PROBLEM DESCRIPTION = Please copy each line in the records below that contains the string "Example".

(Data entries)
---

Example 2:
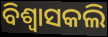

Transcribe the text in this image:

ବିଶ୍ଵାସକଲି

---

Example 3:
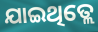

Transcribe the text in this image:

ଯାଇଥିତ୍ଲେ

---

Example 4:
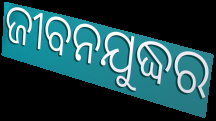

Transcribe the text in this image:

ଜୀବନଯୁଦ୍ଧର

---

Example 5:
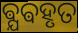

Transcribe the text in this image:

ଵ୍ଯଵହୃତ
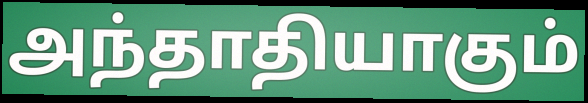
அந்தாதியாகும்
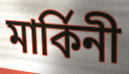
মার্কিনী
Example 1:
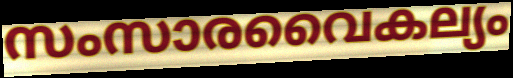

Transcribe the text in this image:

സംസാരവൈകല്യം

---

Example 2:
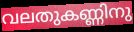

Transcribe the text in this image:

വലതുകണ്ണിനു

WRITTEN ANSWER =
Example 2:
Example 3:
Example 4:
Example 5:
Example 1:
Example 2:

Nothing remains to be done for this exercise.